WORKING DATA ::

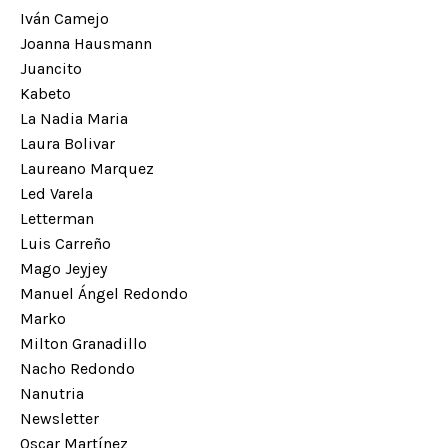
Iván Camejo
Joanna Hausmann
Juancito
Kabeto
La Nadia Maria
Laura Bolivar
Laureano Marquez
Led Varela
Letterman
Luis Carreño
Mago Jeyjey
Manuel Ángel Redondo
Marko
Milton Granadillo
Nacho Redondo
Nanutria
Newsletter
Oscar Martínez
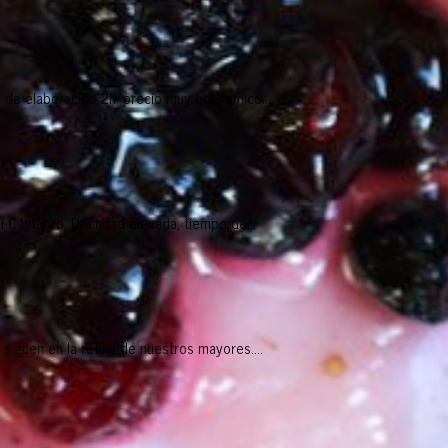
empo de elaboración 2h, precio muy económico...
 Cántabro, Dificultad elevada, tiempo de...
siguen en la retina de nuestros mayores....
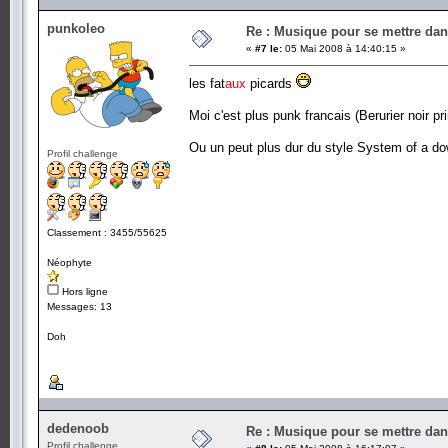
punkoleo
Re : Musique pour se mettre dan
«
#7 le:
05 Mai 2008 à 14:40:15 »
les fat
aux
picards
Moi c'est plus punk francais (Berurier noir pr
Ou un peut plus dur du style System of a d
Profil challenge
Classement : 3455/55625
Néophyte
Hors ligne
Messages: 13
Doh
dedenoob
Re : Musique pour se mettre dan
Profil challenge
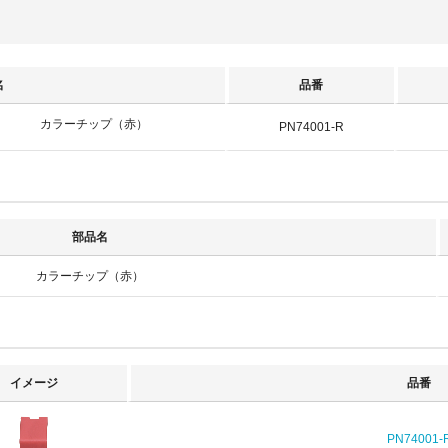
名
品番
カラーチップ（赤）
PN74001-R
部品名
カラーチップ（赤）
イメージ
品番
PN74001-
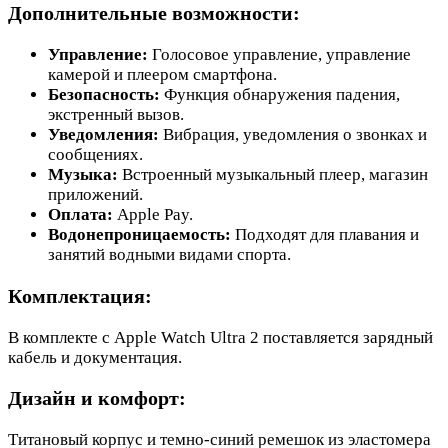
Дополнительные возможности:
Управление:
Голосовое управление, управление
камерой и плеером смартфона.
Безопасность:
Функция обнаружения падения,
экстренный вызов.
Уведомления:
Вибрация, уведомления о звонках и
сообщениях.
Музыка:
Встроенный музыкальный плеер, магазин
приложений.
Оплата:
Apple Pay.
Водонепроницаемость:
Подходят для плавания и
занятий водными видами спорта.
Комплектация:
В комплекте с Apple Watch Ultra 2 поставляется зарядный
кабель и документация.
Дизайн и комфорт:
Титановый корпус и темно-синий ремешок из эластомера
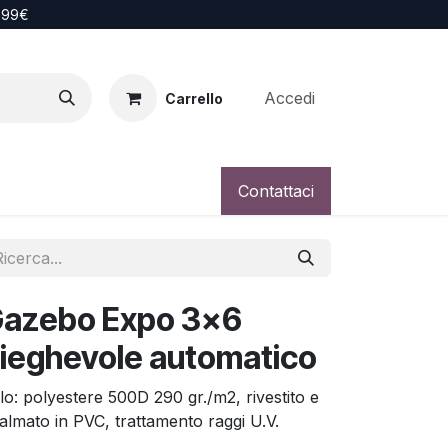
i 99€
Accedi
Carrello
Contattaci
azebo Expo 3x6
ieghevole automatico
lo: polyestere 500D 290 gr./m2, rivestito e
almato in PVC, trattamento raggi U.V.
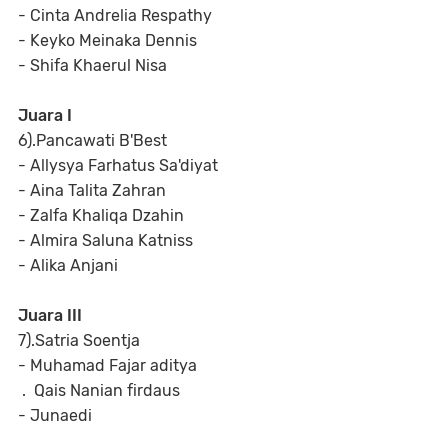
- Cinta Andrelia Respathy
- Keyko Meinaka Dennis
- Shifa Khaerul Nisa
Juara I
6).Pancawati B'Best
- Allysya Farhatus Sa'diyat
- Aina Talita Zahran
- Zalfa Khaliqa Dzahin
- Almira Saluna Katniss
- Alika Anjani
Juara III
7).Satria Soentja
- Muhamad Fajar aditya
. Qais Nanian firdaus
- Junaedi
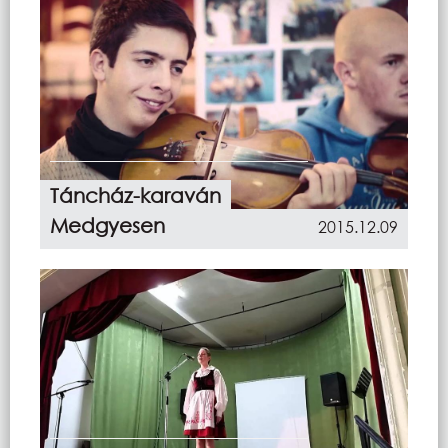
Táncház-karaván
Medgyesen
2015.12.09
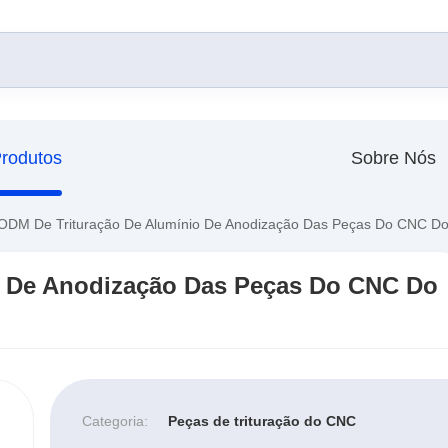
rodutos
Sobre Nós
ODM De Trituração De Alumínio De Anodização Das Peças Do CNC Do
o De Anodização Das Peças Do CNC Do
Categoria:
Peças de trituração do CNC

PROBLEM TO WORK ON :: Repeat the records above exactly, without pictures.

SOLUTION FOR THIS PROBLEM ::
Iván Camejo
Joanna Hausmann
Juancito
Kabeto
La Nadia Maria
Laura Bolivar
Laureano Marquez
Led Varela
Letterman
Luis Carreño
Mago Jeyjey
Manuel Ángel Redondo
Marko
Milton Granadillo
Nacho Redondo
Nanutria
Newsletter
Oscar Martínez
empo de elaboración 2h, precio muy económico...
 Cántabro, Dificultad elevada, tiempo de...
siguen en la retina de nuestros mayores....
punkoleo
Re : Musique pour se mettre dan
«
#7 le:
05 Mai 2008 à 14:40:15 »
les fat
aux
picards
Moi c'est plus punk francais (Berurier noir pr
Ou un peut plus dur du style System of a d
Profil challenge
Classement : 3455/55625
Néophyte
Hors ligne
Messages: 13
Doh
dedenoob
Re : Musique pour se mettre dan
Profil challenge
名
品番
カラーチップ（赤）
PN74001-R
部品名
カラーチップ（赤）
イメージ
品番
PN74001-
Дополнительные возможности:
Управление:
Голосовое управление, управление
камерой и плеером смартфона.
Безопасность:
Функция обнаружения падения,
экстренный вызов.
Уведомления:
Вибрация, уведомления о звонках и
сообщениях.
Музыка:
Встроенный музыкальный плеер, магазин
приложений.
Оплата:
Apple Pay.
Водонепроницаемость:
Подходят для плавания и
занятий водными видами спорта.
Комплектация:
В комплекте с Apple Watch Ultra 2 поставляется зарядный
кабель и документация.
Дизайн и комфорт:
Титановый корпус и темно-синий ремешок из эластомера
i 99€
Accedi
Carrello
Contattaci
azebo Expo 3x6
ieghevole automatico
lo: polyestere 500D 290 gr./m2, rivestito e
almato in PVC, trattamento raggi U.V.
- Cinta Andrelia Respathy
- Keyko Meinaka Dennis
- Shifa Khaerul Nisa
Juara I
6).Pancawati B'Best
- Allysya Farhatus Sa'diyat
- Aina Talita Zahran
- Zalfa Khaliqa Dzahin
- Almira Saluna Katniss
- Alika Anjani
Juara III
7).Satria Soentja
- Muhamad Fajar aditya
. Qais Nanian firdaus
- Junaedi
Táncház-karaván
Medgyesen
2015.12.09
rodutos
Sobre Nós
ODM De Trituração De Alumínio De Anodização Das Peças Do CNC Do
o De Anodização Das Peças Do CNC Do
Categoria:
Peças de trituração do CNC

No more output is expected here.